→ **DO THIS**
Copy each of the following lines word for word.

→ **STORED RECORDS**
--*--
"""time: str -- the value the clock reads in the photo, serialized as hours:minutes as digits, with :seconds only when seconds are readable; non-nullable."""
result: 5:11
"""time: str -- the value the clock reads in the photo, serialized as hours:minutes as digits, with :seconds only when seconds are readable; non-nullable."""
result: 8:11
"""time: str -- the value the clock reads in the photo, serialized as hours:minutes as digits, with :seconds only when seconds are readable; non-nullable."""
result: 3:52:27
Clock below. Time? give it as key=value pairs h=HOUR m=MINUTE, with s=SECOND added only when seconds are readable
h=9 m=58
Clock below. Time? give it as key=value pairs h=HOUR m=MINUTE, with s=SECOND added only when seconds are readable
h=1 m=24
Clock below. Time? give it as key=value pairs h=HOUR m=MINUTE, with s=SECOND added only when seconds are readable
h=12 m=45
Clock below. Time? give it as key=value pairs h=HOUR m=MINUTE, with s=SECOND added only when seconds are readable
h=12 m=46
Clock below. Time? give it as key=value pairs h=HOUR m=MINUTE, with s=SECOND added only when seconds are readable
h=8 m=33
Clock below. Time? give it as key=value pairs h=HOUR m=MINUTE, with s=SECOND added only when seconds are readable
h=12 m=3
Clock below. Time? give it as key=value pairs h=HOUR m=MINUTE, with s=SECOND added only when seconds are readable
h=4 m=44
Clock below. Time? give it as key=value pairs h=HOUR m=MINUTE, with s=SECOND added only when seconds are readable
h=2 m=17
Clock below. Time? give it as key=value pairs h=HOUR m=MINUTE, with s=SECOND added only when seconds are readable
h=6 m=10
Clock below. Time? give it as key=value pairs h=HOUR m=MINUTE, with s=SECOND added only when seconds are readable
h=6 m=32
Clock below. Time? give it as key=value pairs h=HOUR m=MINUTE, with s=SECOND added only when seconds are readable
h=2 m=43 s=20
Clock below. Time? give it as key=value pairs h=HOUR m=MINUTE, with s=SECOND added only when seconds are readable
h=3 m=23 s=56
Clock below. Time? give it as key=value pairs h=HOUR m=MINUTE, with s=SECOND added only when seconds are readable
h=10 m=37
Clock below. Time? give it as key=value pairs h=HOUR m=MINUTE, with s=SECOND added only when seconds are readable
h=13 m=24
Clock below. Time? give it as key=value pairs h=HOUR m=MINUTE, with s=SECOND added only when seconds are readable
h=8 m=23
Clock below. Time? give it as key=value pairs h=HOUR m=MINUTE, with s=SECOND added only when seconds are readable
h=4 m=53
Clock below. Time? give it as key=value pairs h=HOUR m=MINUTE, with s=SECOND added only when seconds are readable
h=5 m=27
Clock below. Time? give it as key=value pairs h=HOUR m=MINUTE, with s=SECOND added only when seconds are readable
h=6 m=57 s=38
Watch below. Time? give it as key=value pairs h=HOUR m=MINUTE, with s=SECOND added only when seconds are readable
--*--
→ **ANSWER TO THIS EXERCISE**
"""time: str -- the value the clock reads in the photo, serialized as hours:minutes as digits, with :seconds only when seconds are readable; non-nullable."""
result: 5:11
"""time: str -- the value the clock reads in the photo, serialized as hours:minutes as digits, with :seconds only when seconds are readable; non-nullable."""
result: 8:11
"""time: str -- the value the clock reads in the photo, serialized as hours:minutes as digits, with :seconds only when seconds are readable; non-nullable."""
result: 3:52:27
Clock below. Time? give it as key=value pairs h=HOUR m=MINUTE, with s=SECOND added only when seconds are readable
h=9 m=58
Clock below. Time? give it as key=value pairs h=HOUR m=MINUTE, with s=SECOND added only when seconds are readable
h=1 m=24
Clock below. Time? give it as key=value pairs h=HOUR m=MINUTE, with s=SECOND added only when seconds are readable
h=12 m=45
Clock below. Time? give it as key=value pairs h=HOUR m=MINUTE, with s=SECOND added only when seconds are readable
h=12 m=46
Clock below. Time? give it as key=value pairs h=HOUR m=MINUTE, with s=SECOND added only when seconds are readable
h=8 m=33
Clock below. Time? give it as key=value pairs h=HOUR m=MINUTE, with s=SECOND added only when seconds are readable
h=12 m=3
Clock below. Time? give it as key=value pairs h=HOUR m=MINUTE, with s=SECOND added only when seconds are readable
h=4 m=44
Clock below. Time? give it as key=value pairs h=HOUR m=MINUTE, with s=SECOND added only when seconds are readable
h=2 m=17
Clock below. Time? give it as key=value pairs h=HOUR m=MINUTE, with s=SECOND added only when seconds are readable
h=6 m=10
Clock below. Time? give it as key=value pairs h=HOUR m=MINUTE, with s=SECOND added only when seconds are readable
h=6 m=32
Clock below. Time? give it as key=value pairs h=HOUR m=MINUTE, with s=SECOND added only when seconds are readable
h=2 m=43 s=20
Clock below. Time? give it as key=value pairs h=HOUR m=MINUTE, with s=SECOND added only when seconds are readable
h=3 m=23 s=56
Clock below. Time? give it as key=value pairs h=HOUR m=MINUTE, with s=SECOND added only when seconds are readable
h=10 m=37
Clock below. Time? give it as key=value pairs h=HOUR m=MINUTE, with s=SECOND added only when seconds are readable
h=13 m=24
Clock below. Time? give it as key=value pairs h=HOUR m=MINUTE, with s=SECOND added only when seconds are readable
h=8 m=23
Clock below. Time? give it as key=value pairs h=HOUR m=MINUTE, with s=SECOND added only when seconds are readable
h=4 m=53
Clock below. Time? give it as key=value pairs h=HOUR m=MINUTE, with s=SECOND added only when seconds are readable
h=5 m=27
Clock below. Time? give it as key=value pairs h=HOUR m=MINUTE, with s=SECOND added only when seconds are readable
h=6 m=57 s=38
Watch below. Time? give it as key=value pairs h=HOUR m=MINUTE, with s=SECOND added only when seconds are readable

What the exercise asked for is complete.